Transforming inpatient services

I was asked about making inpatient mental health services safer and better. I don't have experience as a patient of inpatient care, but I've spoken to lots of people who have, and so I put together this list of common themes. These are my opinions. I may have misremembered what people told me, or I may have forgotten important details.

Summary of the most important points

"If I had a magic wand to transform inpatient services for the better…"


I am more than my diagnosis

Sometimes when a person is admitted to a mental health hospital they're seen as a diagnostic coding, as a commissioning cluster, and the organisation is interested in the bits of the patient they get paid for, and everything else is someone else's business. The organisation wants to fix the deficits that they've decided the person has. This is not holistic person centred care. Many people feel that they are being warehoused until their illness is controlled enough that the service feels it’s safe to discharge them, and then they’re dumped back into a community MH team with an ambiguous care plan.
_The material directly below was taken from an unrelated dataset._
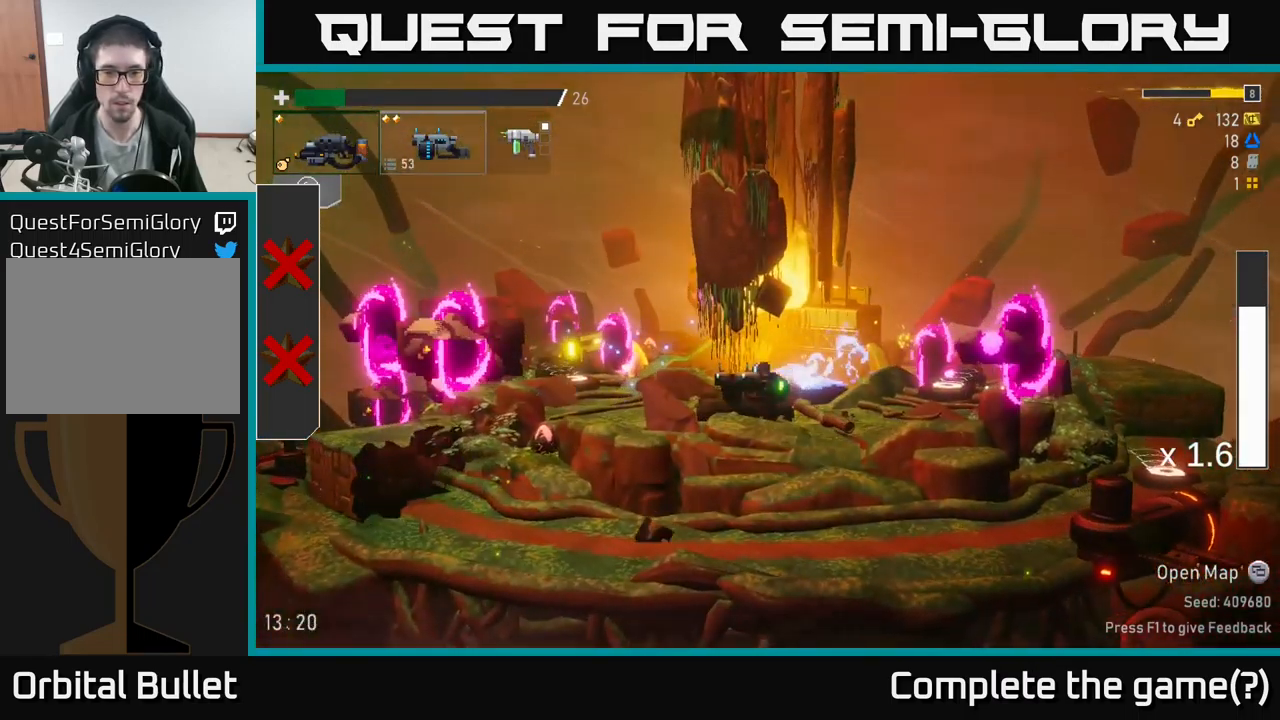
{"buttons": ["R2"], "left_stick": "right", "right_stick": "center", "events": [[333, "left_stick", "center"], [467, "left_stick", "right"]]}
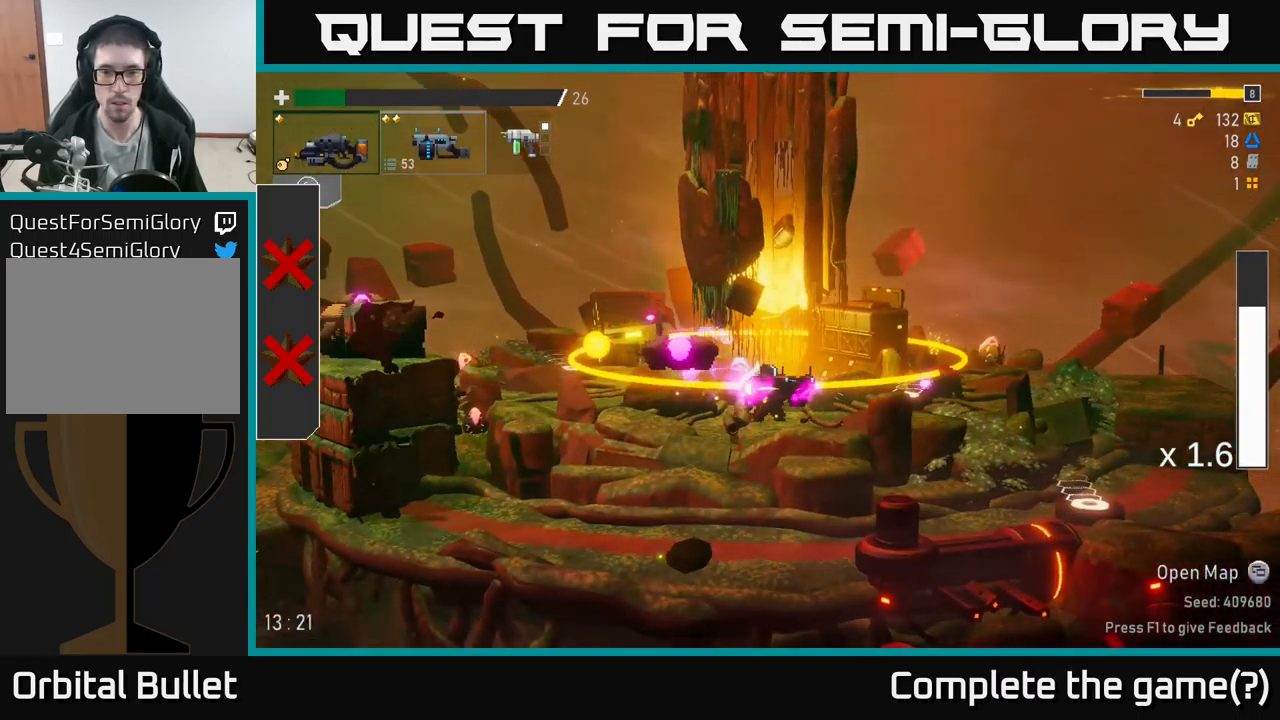
{"buttons": [], "left_stick": "down", "right_stick": "center", "events": [[233, "left_stick", "down"], [250, "R2", "up"]]}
Stop saying "no" unless you have a reason

We've all had the experience of asking a member of staff "Can I..." (Can I have my phone, can I have a Pepsi Max, can I go outside for some fresh air, can I get leave for my child's first ever day of primary school, can I have a pen, can I have a sanitary pad, can I substitute a different food in place of broccoli because I've always hated it, can I...) and the staff member says "no", and then you can see they're trying to justify that with post-answer rationalisations. Most staff cannot back down from their initial "no" response, they can't say "actually I was a bit hasty there, let me go ask people", and so they'll say "no, because health and safety" or "no, there's not enough staff" or they'll say "no, that's bad for you" / "no, you could harm yourself with that". It's infuriating. I believe it leads to human rights abuses (ECHR articles 8, 9, 10).

Staff will say that this is exacerbated by pressures on the ward and by lack of available staff. I don't care what excuse provider organisations come up with for the interference in patient human rights – it's not acceptable and needs to stop. Pressures on the ward are not a sufficient reason for this level of control over every detail of people’s lives.
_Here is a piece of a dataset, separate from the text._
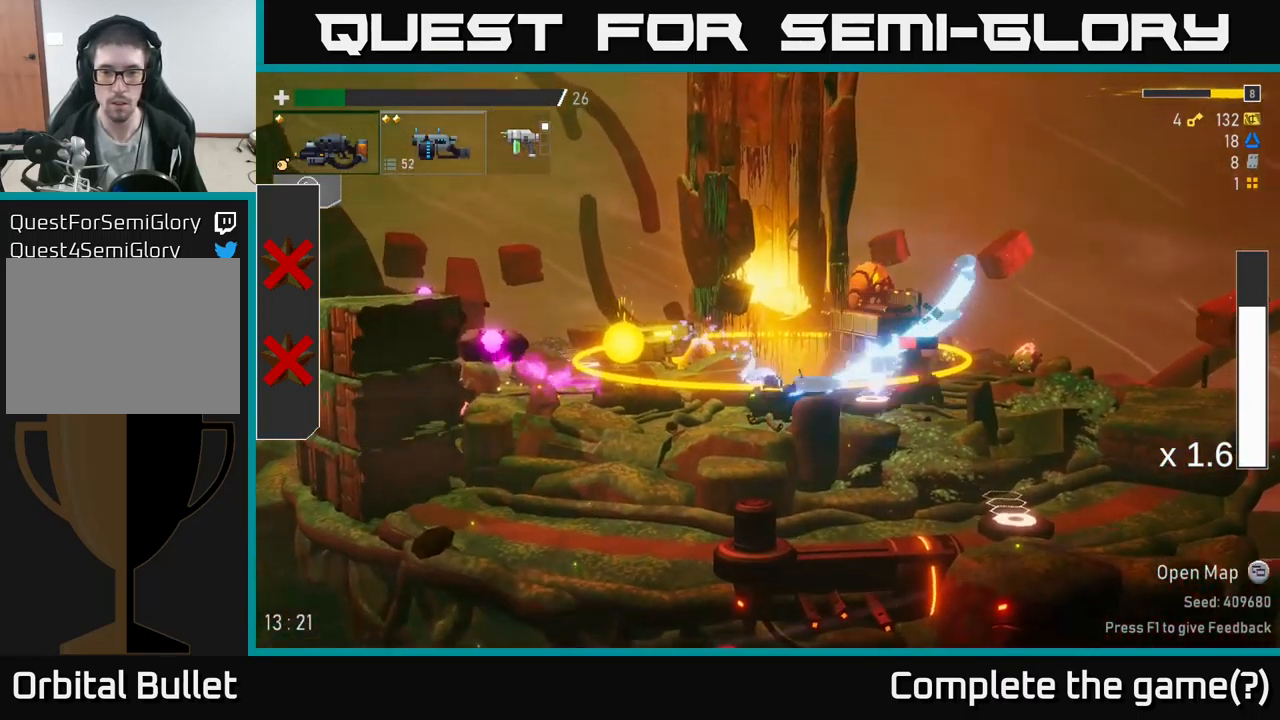
{"buttons": [], "left_stick": "right", "right_stick": "center", "events": [[150, "left_stick", "right"], [183, "A", "down"], [366, "A", "up"]]}
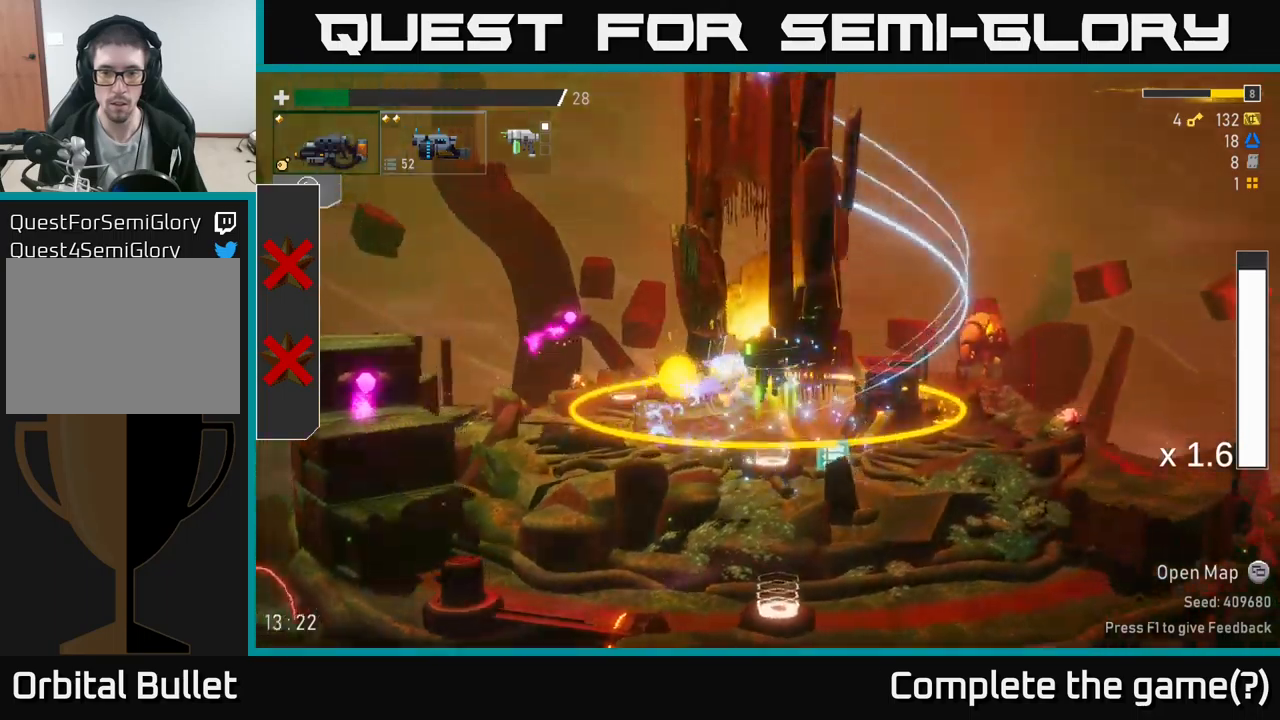
{"buttons": [], "left_stick": "right", "right_stick": "center", "events": [[100, "A", "down"], [367, "X", "down"], [383, "A", "up"], [500, "X", "up"]]}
I am an adult. I am not a child, and you are not my parents

Too many staff are confused about what their role is. That role must not be exercising control over the patient unless there is no alternative. To be clear I don’t just mean about the big stuff – whether I can decide to be a patient, or to take medication. I’m also including the small stuff of everyday life – whether I have sugar in my tea, how I wear my hair, what time I go to bed, (this is a very long list). The difference between this and “Stop saying no” is that here the staff have good intentions. They see the person doing something that is mildly unwise and they want to step in and make what they think is a helpful suggestion. But they don’t see how paternalistic this is.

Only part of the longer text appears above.